* _ACTION ITEM_
Search the listing below for the word "Artikel", and copy every line in which it turns up.

(GIVEN INFORMATION begins)

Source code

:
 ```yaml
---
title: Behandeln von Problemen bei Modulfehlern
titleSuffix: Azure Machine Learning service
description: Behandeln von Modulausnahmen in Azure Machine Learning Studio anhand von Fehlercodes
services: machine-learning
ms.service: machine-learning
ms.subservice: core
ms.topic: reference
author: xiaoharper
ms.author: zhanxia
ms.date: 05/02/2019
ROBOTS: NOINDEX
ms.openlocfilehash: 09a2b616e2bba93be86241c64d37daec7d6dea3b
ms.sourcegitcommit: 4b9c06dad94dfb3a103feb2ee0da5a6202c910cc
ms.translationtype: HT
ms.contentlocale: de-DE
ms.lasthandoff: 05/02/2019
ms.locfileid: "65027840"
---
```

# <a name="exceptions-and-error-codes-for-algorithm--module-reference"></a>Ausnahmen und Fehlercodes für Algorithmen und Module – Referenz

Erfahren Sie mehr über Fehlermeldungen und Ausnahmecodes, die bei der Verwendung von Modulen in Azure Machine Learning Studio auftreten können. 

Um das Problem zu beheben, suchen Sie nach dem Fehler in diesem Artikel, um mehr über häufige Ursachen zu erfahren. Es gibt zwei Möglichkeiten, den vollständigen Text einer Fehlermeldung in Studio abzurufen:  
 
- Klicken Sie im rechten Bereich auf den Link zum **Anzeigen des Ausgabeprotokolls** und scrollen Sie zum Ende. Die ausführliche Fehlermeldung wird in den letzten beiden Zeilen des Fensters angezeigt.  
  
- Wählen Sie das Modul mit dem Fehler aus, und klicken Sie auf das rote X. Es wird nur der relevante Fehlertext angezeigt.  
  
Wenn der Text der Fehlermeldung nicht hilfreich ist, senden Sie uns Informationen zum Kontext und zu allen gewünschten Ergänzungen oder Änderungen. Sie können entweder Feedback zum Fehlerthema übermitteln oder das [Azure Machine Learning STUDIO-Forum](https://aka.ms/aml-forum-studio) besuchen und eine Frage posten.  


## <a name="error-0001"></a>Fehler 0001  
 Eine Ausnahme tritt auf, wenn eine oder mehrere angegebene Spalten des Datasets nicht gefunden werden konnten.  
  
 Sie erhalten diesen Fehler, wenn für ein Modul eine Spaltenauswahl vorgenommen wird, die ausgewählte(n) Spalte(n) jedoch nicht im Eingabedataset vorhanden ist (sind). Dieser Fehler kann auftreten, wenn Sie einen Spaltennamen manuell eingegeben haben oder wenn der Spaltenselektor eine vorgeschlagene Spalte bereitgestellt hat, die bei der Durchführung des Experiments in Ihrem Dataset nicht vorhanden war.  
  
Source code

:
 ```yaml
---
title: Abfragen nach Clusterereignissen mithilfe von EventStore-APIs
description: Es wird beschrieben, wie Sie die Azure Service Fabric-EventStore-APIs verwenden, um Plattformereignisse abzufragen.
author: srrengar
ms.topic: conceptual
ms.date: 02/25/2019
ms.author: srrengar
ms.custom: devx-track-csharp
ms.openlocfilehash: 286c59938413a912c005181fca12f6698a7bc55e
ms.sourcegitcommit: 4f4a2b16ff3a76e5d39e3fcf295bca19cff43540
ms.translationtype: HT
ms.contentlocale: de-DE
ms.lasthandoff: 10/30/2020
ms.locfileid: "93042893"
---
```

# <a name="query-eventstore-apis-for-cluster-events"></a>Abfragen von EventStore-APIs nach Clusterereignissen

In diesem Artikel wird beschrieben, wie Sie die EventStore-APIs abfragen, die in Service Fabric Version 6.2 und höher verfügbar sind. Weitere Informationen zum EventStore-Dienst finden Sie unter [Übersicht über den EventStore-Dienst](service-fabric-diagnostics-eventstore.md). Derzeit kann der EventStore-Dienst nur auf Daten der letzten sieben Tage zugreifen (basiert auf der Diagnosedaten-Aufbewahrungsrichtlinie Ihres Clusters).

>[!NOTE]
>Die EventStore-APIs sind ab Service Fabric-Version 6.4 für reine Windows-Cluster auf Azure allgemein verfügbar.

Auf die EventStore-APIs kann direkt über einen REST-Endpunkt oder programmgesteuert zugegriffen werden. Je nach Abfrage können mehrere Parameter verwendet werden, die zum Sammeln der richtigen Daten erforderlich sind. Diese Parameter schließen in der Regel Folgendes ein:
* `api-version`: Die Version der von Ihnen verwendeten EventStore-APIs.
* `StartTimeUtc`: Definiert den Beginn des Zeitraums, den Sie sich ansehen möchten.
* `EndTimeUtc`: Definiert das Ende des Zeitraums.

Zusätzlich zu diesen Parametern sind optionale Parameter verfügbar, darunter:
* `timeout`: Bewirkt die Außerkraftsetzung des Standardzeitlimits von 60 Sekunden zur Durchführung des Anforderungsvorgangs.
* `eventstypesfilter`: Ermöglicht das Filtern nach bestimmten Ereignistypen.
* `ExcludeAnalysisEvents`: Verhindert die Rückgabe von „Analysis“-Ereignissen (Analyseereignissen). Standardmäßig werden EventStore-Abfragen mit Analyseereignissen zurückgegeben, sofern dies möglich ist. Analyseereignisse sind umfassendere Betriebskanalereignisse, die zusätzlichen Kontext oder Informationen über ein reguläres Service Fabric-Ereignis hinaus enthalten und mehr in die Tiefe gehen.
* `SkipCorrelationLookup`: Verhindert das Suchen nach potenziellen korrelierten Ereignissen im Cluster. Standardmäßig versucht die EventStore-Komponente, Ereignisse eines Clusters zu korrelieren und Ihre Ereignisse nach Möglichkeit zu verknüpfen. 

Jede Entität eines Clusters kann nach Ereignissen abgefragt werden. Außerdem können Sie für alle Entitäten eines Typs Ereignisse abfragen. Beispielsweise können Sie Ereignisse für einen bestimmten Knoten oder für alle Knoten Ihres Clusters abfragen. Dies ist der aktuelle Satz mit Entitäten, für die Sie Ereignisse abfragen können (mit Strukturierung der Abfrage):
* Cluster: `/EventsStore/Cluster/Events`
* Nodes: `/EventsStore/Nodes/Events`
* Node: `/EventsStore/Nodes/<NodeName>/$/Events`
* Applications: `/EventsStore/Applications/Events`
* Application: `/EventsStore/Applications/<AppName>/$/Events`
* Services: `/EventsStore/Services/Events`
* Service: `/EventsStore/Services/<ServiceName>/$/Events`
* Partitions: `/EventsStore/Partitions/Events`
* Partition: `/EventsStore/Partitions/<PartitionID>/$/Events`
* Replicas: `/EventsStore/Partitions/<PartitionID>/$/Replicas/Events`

(GIVEN INFORMATION ends)

* _TASK OUTPUT_
Um das Problem zu beheben, suchen Sie nach dem Fehler in diesem Artikel, um mehr über häufige Ursachen zu erfahren. Es gibt zwei Möglichkeiten, den vollständigen Text einer Fehlermeldung in Studio abzurufen:  
In diesem Artikel wird beschrieben, wie Sie die EventStore-APIs abfragen, die in Service Fabric Version 6.2 und höher verfügbar sind. Weitere Informationen zum EventStore-Dienst finden Sie unter [Übersicht über den EventStore-Dienst](service-fabric-diagnostics-eventstore.md). Derzeit kann der EventStore-Dienst nur auf Daten der letzten sieben Tage zugreifen (basiert auf der Diagnosedaten-Aufbewahrungsrichtlinie Ihres Clusters).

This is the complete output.